### Source
There are a couple of times when pausing is extremely useful:
- When the coachee is in mid monologue. If they are talking for a minute or two, and then stop, we then pause. Often, at this stage, the coachee says more, as there may be more to come out. And if there is no more to come out, the coachee often gives us a clue or a sign by saying “okay /right /that’s it “ or a similar microexpression
- After we have asked our question. It is tempting to ask a question, especially a long or challenging one, and then to notice that the coachee doesn’t speak straight away. At that point, it is really powerful if we continue to pause, rather than panicking and ask a different question
- When the coachee is clearly reflecting, thinking, having epiphanies, writing down. Any time when our chatter is going to get in the way of they’re thinking
And how long should we pause for?
There is no rule of thumb apart from “not for too long! “. But what is too long? Generally, anything over 10 or 20 seconds needs some justification. Otherwise, a pause could turn into a Mexican standoff!
There are always exceptions. One brilliant coach I know, Sarah Thornton, had a coaching session when she paused for 90 seconds. After that time, when the coachee had been in a deeply reflective state, they said that they had a new understanding of a major aspect of their life. 90 seconds well spent!

### Stored rows
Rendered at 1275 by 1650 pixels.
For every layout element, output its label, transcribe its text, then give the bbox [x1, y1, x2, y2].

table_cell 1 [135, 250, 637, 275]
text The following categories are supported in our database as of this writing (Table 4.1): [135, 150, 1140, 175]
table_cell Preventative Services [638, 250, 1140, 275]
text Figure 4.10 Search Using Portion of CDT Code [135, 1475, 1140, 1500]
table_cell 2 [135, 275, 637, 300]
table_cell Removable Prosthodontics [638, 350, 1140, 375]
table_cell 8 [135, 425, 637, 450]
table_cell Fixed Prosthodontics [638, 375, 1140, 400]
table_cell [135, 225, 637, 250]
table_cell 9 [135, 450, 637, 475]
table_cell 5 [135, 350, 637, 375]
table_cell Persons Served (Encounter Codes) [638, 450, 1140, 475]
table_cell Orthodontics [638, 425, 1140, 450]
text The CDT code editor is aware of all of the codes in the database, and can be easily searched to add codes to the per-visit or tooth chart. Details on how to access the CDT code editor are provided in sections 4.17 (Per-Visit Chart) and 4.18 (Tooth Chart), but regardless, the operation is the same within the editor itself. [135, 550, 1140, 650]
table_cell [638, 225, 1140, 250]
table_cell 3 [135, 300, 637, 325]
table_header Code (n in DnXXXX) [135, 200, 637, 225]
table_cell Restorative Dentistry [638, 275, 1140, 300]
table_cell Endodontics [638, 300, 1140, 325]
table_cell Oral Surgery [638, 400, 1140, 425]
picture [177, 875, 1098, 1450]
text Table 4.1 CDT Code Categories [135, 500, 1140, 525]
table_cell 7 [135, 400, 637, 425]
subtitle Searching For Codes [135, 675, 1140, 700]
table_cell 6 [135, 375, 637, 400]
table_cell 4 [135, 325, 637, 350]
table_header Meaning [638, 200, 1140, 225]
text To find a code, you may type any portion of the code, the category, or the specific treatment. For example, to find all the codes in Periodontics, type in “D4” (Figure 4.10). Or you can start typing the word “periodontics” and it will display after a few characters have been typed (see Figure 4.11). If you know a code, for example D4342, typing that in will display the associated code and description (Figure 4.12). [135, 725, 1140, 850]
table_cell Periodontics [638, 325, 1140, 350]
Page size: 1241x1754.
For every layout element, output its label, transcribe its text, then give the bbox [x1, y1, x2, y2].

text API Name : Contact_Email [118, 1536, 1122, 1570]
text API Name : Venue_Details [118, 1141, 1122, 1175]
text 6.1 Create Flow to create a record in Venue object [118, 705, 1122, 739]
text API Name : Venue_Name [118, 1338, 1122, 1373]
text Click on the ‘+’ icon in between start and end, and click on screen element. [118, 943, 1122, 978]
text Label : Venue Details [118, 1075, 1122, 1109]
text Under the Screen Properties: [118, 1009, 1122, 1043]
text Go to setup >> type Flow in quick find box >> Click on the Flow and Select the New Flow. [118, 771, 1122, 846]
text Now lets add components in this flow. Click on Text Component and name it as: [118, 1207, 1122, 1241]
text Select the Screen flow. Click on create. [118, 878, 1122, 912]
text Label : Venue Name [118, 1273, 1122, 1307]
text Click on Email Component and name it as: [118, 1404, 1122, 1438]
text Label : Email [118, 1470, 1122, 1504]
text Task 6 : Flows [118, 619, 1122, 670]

### Exercise brief
Reproduce, word for word, the stretch of the passage on pausing in coaching from "There are always" through "seconds well spent!".

### Result of the task
There are always exceptions. One brilliant coach I know, Sarah Thornton, had a coaching session when she paused for 90 seconds. After that time, when the coachee had been in a deeply reflective state, they said that they had a new understanding of a major aspect of their life. 90 seconds well spent!